# What the task requires:
Pick out every line in the data below that contains the word "chart". Case counts.

*** Opening Provided information ***

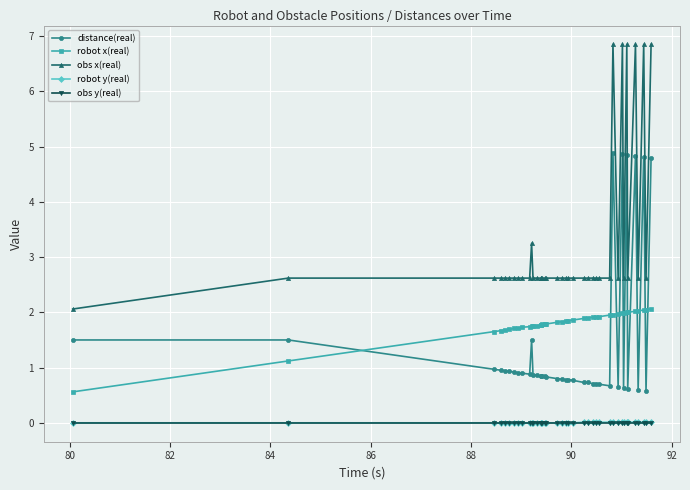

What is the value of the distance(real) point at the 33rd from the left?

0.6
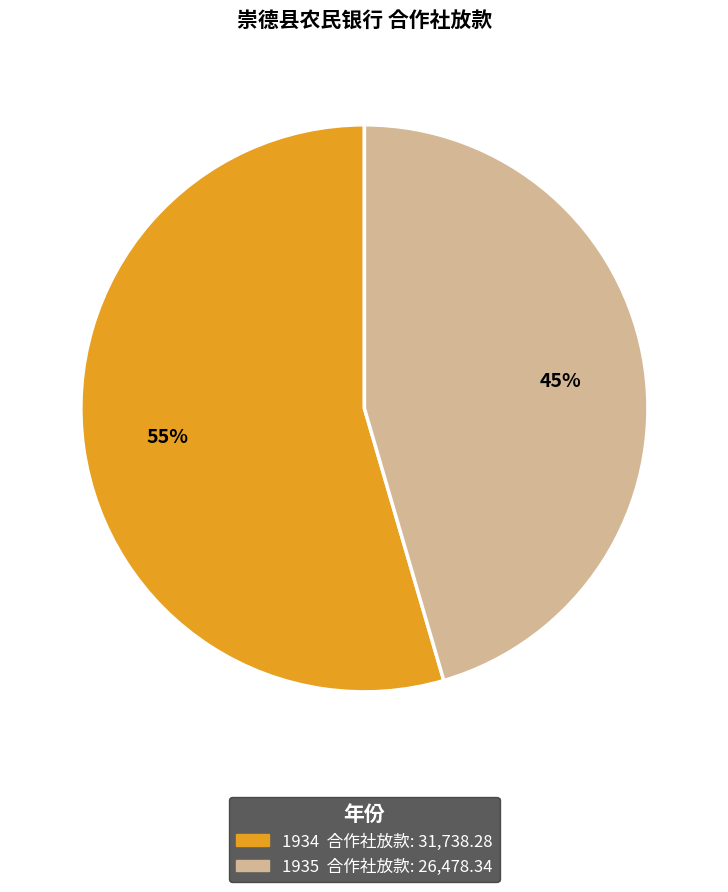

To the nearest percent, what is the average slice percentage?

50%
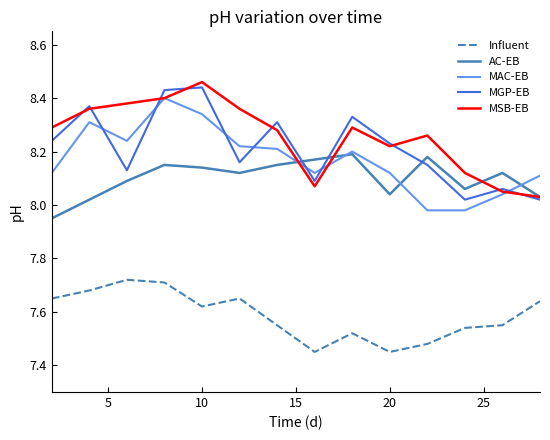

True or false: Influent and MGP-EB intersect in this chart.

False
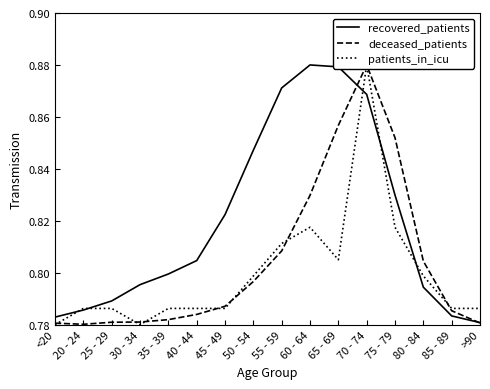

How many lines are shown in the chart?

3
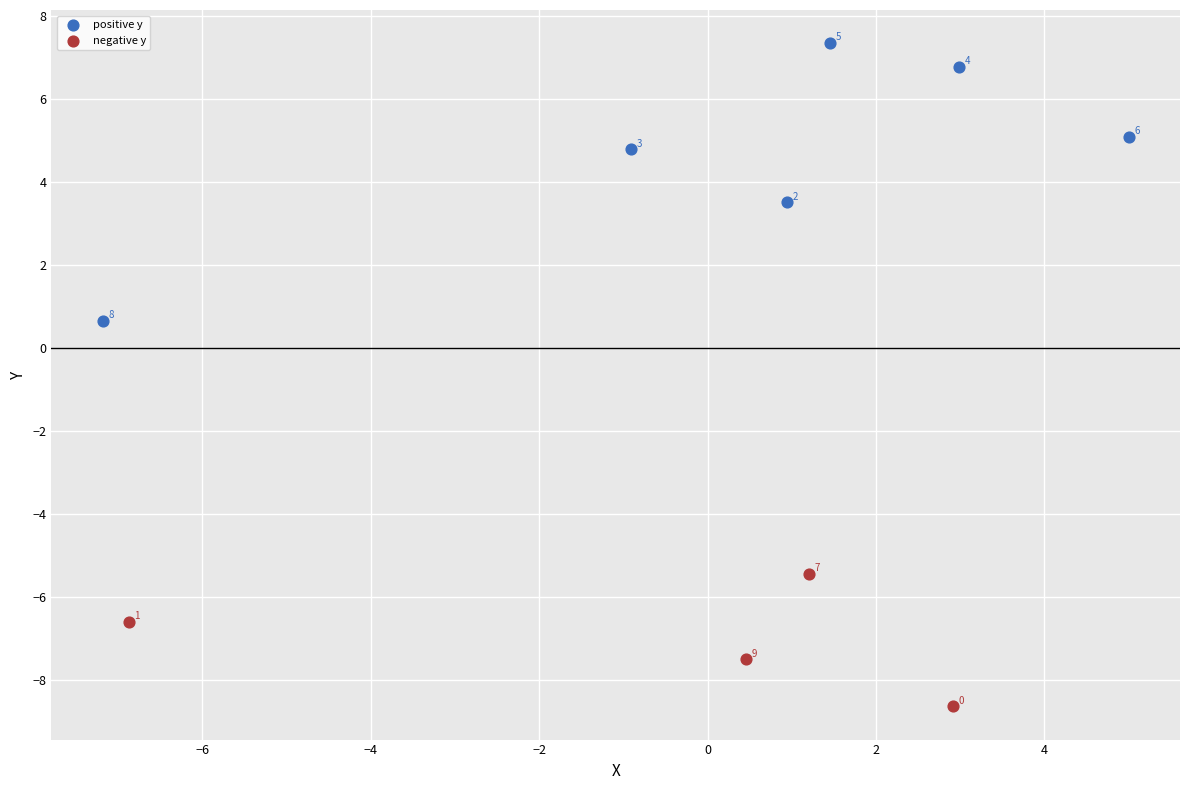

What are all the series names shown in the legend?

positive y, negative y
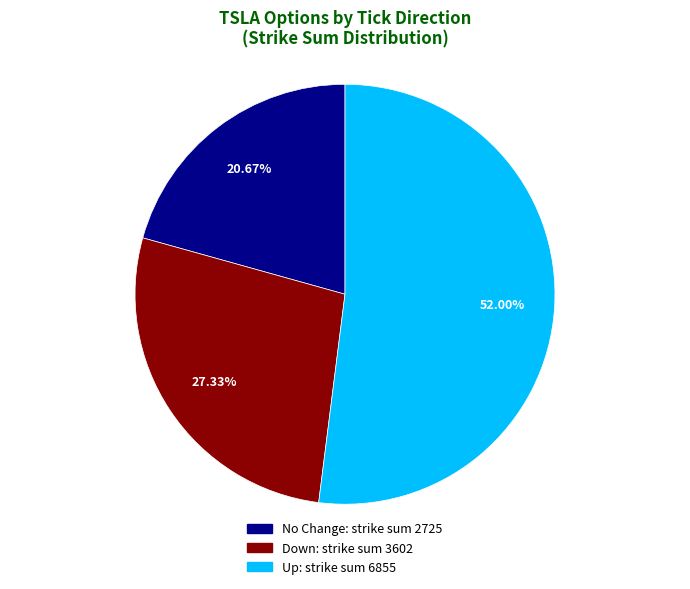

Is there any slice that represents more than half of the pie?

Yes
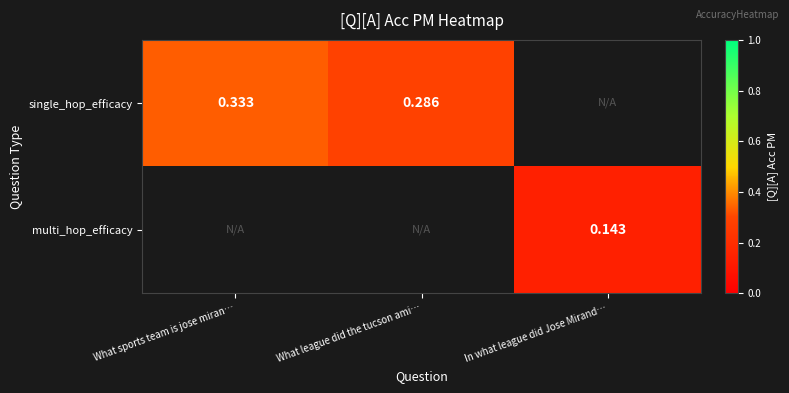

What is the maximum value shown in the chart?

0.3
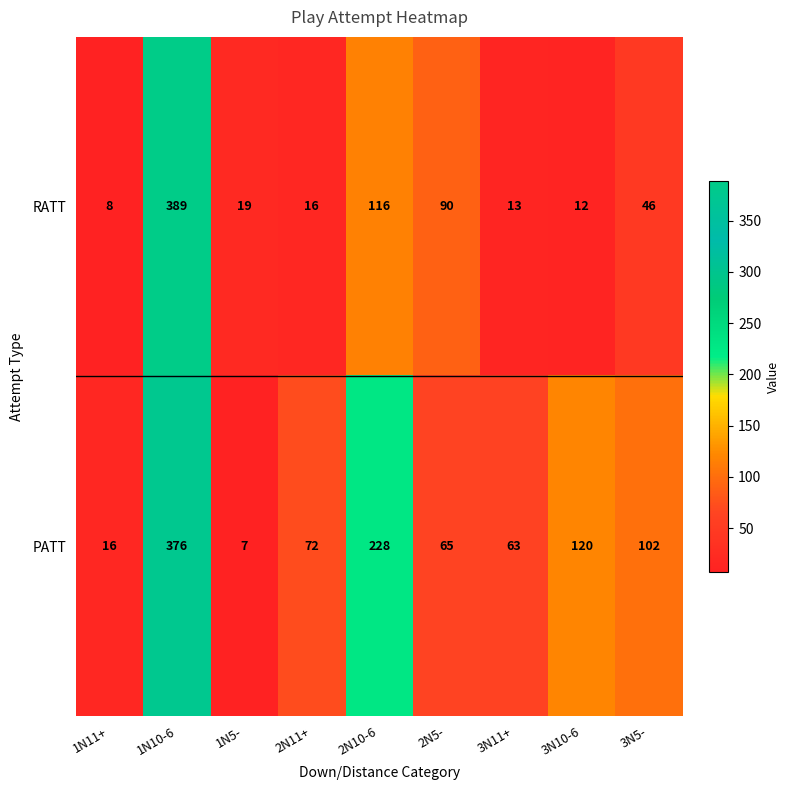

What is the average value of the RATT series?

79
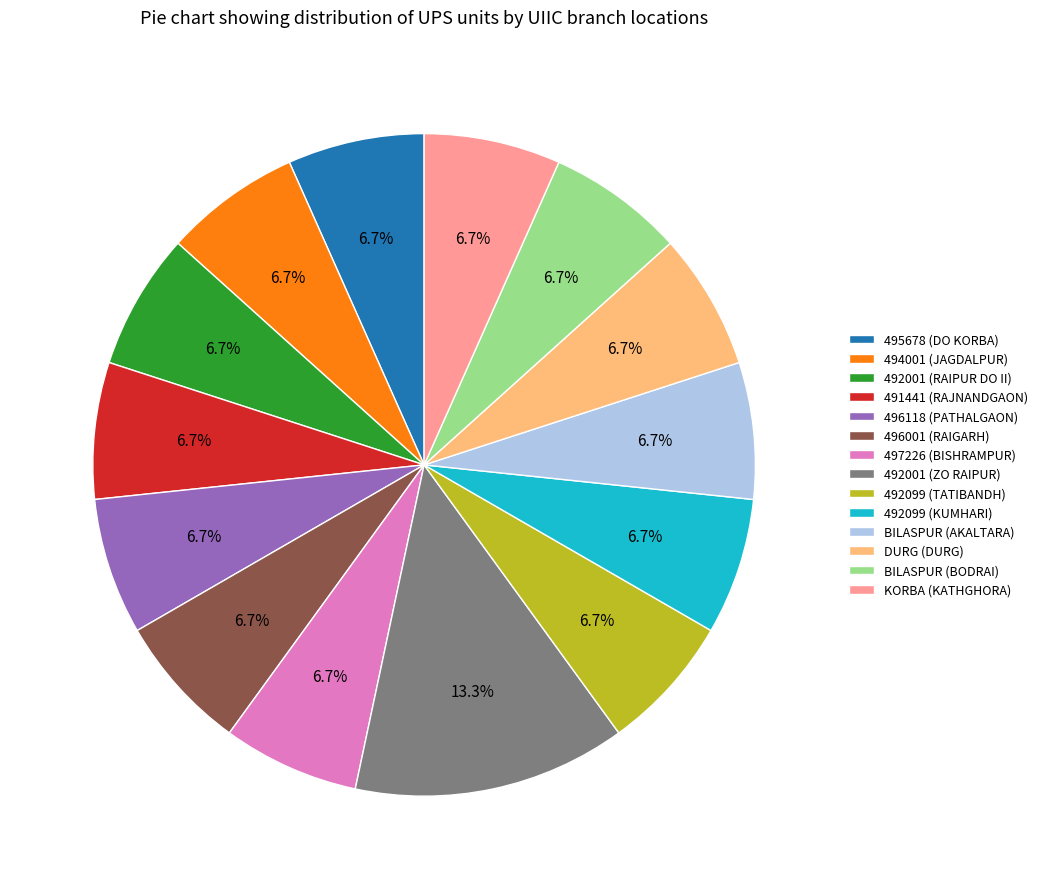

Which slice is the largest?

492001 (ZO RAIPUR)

*** Closing Provided information ***

# Solution to this problem:
True or false: Influent and MGP-EB intersect in this chart.
How many lines are shown in the chart?
What is the maximum value shown in the chart?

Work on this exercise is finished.